__EXERCISE PASSAGE__:
== Segment start ==

Personal profile

Biography

Peter Brophy received his BSc from King's College, London University and PhD from Guy's Hospital Medical School (now King's College Medical School), London University. He was the Chair of Anatomy from 2009 to 2014 and was the Director of the Centre for Neuroregeneration (formerly the Centre for Neuroscience Research) from 2002 to 2014.

He has served on the research panels of a variety of bodies, including Action Research, the MS Society and the Neurosciences and Mental Health Panel at the Wellcome Trust. In 2008, Brophy served as the Chair of the International Gordon Conference on Myelin.

Research Overview

In the developing vertebrate nervous system oligodendrocytes and Schwann cells not only play a vital role in promoting neuron survival, but they also produce the myelin sheath, which is essential for the normal function of the nervous system, a fact underscored by the debilitating consequences of demyelination in multiple sclerosis in the CNS and in peripheral neuropathies of the Charcot-Marie-Tooth (CMT) type.

The discovery of the Periaxin (Prx) gene and its role in forming the Cajal bands (first described by Santiago Ramon y Cajal) in Schwann cells led to the identification of the cause of a severe demyelinating neuropathy-CMT 4F-in humans. This work also permitted the first experimental proof of the proposal by Huxley and Stämpfli (1949) that internodal distance can regulate nerve conduction velocity.

A second project has been focused on the assembly of the node of Ranvier in response to myelination. Three isoforms of neurofascin, one glial, and two neuronal, have been shown to play distinct but vital roles in the clustering of voltage-gated sodium channels at the node of Ranvier.

Studies on the role of these proteins during both normal development and during nerve repair exploit live imaging using both conventional and super-resolution microscopy.

Qualifications

BSc (First class hons) University of London, 1970

PhD University of London, 1974

Websites

http://www.cnr.ed.ac.uk/Research/brophy.html

Research Interests

Myelination and the mechanisms of saltatory conduction.

Visiting and Research Positions

Honorary Professor, Heriot Watt University

My research in a nutshell

Oligodendrocytes are the cells in the human brain and spinal cord (central nervous system) that produce the myelin sheath around nerves. Schwann cells do the same job in the rest of the nervous system (peripheral nervous system). These cells myelinate nerve fibres by extending processes which encircle the nerves many times to form a multi-layered sheath. Each nerve fibre has many myelin segments and in humans each segment can be over a millimeter in length, with gaps between the segments of about a thousandth of a millimeter. Myelin promotes rapid communication not only between different groups of nerve cells within the central nervous system, but also between nerve cells and muscles. This is because

wrapping myelin around nerves causes specialized pores at the nerve surface called sodium channels to become concentrated in the gaps between successive myelin wraps. These gaps are called nodes of Ranvier and their high concentration of sodium channels is crucial for the rapid electrical conduction of nerve impulses.

== Segment end ==

__ENTRIES PROVIDED__:
== Segment start ==

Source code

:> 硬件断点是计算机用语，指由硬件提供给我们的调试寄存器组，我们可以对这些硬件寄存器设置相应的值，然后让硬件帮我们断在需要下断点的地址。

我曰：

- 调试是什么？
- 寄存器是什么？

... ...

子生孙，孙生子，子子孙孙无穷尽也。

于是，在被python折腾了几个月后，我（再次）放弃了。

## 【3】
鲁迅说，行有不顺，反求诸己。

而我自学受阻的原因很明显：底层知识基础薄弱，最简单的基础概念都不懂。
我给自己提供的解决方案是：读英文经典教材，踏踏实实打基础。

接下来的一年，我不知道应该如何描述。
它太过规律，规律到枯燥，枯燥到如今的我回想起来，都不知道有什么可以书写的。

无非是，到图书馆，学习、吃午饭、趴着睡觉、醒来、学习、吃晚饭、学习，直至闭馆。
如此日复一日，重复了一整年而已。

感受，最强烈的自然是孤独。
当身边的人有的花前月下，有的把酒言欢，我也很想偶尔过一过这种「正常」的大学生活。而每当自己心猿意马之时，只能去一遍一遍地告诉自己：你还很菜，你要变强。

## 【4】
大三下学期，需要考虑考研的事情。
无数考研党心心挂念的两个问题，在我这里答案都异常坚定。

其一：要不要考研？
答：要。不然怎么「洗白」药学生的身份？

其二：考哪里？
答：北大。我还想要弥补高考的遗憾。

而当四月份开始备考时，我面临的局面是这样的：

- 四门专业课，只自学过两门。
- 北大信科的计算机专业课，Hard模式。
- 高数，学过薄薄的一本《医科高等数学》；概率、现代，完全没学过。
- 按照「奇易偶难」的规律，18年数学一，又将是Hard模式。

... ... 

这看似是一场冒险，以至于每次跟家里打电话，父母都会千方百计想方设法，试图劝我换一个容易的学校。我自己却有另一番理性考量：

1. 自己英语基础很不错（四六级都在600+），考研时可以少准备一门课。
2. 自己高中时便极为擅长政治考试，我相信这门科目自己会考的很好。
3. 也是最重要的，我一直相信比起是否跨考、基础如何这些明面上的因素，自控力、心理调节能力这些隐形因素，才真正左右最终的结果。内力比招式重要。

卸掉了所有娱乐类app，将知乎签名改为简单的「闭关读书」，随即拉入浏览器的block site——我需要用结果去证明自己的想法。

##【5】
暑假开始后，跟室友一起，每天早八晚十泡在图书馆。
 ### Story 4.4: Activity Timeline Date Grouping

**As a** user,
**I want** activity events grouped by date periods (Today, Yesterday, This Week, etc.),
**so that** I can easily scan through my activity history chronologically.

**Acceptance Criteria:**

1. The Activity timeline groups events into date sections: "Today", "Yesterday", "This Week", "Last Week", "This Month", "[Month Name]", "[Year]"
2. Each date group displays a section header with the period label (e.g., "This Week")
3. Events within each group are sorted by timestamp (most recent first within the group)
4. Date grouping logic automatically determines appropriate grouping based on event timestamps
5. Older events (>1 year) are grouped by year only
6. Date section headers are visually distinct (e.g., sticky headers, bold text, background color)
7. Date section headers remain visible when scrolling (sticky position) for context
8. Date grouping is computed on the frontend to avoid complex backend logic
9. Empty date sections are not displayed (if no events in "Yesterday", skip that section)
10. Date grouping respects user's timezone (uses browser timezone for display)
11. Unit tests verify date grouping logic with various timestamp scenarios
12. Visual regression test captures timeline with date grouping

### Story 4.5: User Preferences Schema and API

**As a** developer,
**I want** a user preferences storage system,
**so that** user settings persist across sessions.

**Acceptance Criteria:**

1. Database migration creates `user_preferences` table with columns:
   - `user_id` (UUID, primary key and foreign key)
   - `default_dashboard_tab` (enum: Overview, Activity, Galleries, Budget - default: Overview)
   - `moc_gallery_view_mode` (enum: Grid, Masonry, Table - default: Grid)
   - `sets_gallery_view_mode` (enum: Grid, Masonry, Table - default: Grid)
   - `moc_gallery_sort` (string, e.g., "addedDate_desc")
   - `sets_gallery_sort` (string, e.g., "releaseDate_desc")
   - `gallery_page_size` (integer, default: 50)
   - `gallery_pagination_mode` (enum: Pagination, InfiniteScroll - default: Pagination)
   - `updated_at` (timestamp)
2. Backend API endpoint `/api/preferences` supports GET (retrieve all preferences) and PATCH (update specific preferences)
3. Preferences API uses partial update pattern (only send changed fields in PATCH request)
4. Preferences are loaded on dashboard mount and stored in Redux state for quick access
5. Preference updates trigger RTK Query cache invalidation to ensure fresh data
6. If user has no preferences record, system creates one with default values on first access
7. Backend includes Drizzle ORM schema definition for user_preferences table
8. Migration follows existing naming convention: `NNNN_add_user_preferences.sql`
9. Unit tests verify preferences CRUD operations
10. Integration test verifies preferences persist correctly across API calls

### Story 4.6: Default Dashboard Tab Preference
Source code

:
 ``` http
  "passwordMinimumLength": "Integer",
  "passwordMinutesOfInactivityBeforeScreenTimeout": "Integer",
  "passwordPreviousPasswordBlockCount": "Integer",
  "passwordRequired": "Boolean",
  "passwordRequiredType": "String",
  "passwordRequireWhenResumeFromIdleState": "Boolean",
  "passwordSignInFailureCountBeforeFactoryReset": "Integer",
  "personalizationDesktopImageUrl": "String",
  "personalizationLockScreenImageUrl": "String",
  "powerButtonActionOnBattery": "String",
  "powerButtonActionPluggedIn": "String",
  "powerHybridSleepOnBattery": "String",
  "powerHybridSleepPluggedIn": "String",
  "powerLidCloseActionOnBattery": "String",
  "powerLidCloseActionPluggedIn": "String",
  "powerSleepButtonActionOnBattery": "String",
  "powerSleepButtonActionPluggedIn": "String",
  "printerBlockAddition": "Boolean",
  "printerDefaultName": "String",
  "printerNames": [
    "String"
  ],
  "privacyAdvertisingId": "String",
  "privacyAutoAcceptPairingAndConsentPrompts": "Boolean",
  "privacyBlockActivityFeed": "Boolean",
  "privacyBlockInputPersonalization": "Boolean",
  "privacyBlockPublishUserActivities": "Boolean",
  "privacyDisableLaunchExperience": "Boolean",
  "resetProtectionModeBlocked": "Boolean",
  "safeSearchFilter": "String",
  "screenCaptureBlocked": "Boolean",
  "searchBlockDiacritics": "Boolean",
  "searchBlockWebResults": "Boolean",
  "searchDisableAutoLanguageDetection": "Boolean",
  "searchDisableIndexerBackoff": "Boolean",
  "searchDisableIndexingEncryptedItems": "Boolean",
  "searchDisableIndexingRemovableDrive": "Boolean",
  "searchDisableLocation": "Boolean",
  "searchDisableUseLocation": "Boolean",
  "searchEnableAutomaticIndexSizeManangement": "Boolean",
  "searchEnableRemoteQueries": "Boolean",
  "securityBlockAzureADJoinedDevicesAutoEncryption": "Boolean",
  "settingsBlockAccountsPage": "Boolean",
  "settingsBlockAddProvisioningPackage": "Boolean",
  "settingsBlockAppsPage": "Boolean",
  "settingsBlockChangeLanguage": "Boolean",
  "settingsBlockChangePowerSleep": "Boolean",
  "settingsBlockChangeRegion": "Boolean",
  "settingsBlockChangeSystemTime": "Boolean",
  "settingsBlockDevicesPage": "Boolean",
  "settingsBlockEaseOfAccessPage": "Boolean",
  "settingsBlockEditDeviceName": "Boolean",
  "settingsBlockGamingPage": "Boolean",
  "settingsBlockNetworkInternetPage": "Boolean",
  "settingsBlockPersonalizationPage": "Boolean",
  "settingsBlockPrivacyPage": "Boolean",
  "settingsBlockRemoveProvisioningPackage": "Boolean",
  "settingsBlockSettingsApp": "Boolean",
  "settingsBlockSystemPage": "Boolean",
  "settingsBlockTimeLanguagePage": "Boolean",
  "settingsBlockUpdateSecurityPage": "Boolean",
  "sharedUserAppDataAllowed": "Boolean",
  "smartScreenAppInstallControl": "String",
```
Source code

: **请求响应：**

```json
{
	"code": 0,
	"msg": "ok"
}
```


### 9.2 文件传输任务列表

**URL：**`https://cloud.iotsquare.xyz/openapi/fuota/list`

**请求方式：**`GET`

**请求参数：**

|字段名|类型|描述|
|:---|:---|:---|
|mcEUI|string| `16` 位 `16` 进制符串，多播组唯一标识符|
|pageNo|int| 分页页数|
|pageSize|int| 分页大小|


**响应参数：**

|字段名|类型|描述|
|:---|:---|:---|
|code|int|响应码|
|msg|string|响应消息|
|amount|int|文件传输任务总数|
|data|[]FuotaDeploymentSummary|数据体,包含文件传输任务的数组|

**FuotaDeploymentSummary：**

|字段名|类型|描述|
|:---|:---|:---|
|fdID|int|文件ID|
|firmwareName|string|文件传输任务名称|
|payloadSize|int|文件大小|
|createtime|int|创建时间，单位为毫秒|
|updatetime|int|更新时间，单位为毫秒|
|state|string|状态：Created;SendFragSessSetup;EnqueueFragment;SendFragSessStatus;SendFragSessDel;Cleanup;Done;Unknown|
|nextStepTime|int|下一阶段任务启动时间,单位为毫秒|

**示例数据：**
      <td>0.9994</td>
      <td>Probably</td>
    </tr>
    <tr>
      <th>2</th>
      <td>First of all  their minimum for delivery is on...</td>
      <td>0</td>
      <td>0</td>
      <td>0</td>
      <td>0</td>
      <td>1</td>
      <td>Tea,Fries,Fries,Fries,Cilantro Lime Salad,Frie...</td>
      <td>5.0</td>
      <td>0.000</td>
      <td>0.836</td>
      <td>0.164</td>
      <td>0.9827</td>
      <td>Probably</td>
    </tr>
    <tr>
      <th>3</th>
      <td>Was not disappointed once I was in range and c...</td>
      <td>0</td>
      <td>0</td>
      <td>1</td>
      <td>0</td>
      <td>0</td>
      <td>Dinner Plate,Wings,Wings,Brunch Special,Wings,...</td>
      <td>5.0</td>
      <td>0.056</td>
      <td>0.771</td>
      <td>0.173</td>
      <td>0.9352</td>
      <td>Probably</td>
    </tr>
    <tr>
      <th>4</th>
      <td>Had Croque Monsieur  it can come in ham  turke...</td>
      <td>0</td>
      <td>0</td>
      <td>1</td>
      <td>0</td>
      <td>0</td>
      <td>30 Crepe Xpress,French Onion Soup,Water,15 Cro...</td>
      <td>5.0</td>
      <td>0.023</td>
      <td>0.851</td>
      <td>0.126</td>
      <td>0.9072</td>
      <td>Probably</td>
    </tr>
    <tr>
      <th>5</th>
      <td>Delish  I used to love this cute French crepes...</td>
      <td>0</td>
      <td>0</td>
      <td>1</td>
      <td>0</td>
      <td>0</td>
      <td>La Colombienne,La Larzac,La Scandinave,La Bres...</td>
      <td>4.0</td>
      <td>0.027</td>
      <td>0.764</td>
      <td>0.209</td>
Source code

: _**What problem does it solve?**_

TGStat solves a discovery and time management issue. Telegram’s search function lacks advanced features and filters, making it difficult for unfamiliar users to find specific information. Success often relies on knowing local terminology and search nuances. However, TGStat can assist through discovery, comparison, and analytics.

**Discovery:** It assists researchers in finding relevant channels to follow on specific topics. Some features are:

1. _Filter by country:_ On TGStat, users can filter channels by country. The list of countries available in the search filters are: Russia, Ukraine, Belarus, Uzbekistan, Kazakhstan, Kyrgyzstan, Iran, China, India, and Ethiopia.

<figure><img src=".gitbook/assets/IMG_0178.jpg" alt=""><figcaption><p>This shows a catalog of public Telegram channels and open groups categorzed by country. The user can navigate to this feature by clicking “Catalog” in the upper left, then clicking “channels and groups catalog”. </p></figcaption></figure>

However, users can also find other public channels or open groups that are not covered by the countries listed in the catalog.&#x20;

== Segment end ==

__TASK A__:
Retype the part of the Peter Brophy profile that begins at the words "Peter Brophy received" and stops after the words "2002 to 2014.".
__TASK B__:
In the Peter Brophy profile, how large are the gaps between myelin segments in humans?

__EXPECTED ANSWER A__:
Peter Brophy received his BSc from King's College, London University and PhD from Guy's Hospital Medical School (now King's College Medical School), London University. He was the Chair of Anatomy from 2009 to 2014 and was the Director of the Centre for Neuroregeneration (formerly the Centre for Neuroscience Research) from 2002 to 2014.

__EXPECTED ANSWER B__:
About a thousandth of a millimeter.